(INSTRUCTIONS FOR THE TASK): Before copying, set the images aside; then transcribe every entry below exactly.

(PROVIDED DATA):
==========

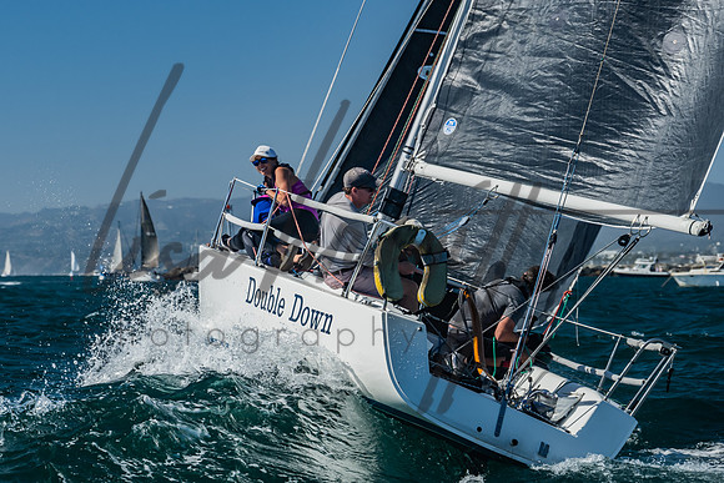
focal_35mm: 132
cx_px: 252
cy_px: 230
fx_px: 2665
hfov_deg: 15.4
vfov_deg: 10.4
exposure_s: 1/640
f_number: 6.3
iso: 160
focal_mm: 97
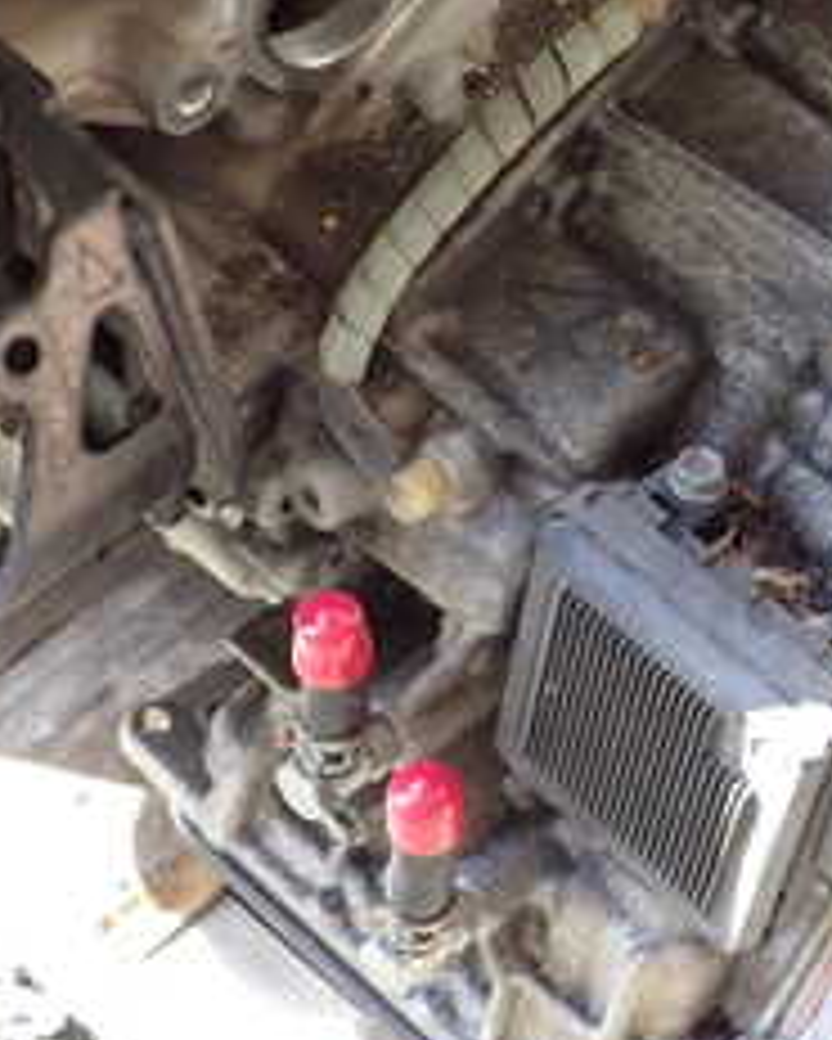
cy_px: 392
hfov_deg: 19.7
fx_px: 2338
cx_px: 805
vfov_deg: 25.0
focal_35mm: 76
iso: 200
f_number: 2.3
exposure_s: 1/100
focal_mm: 5.4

==========

(ANSWER FOR THIS EXERCISE):
focal_35mm: 132
cx_px: 252
cy_px: 230
fx_px: 2665
hfov_deg: 15.4
vfov_deg: 10.4
exposure_s: 1/640
f_number: 6.3
iso: 160
focal_mm: 97
cy_px: 392
hfov_deg: 19.7
fx_px: 2338
cx_px: 805
vfov_deg: 25.0
focal_35mm: 76
iso: 200
f_number: 2.3
exposure_s: 1/100
focal_mm: 5.4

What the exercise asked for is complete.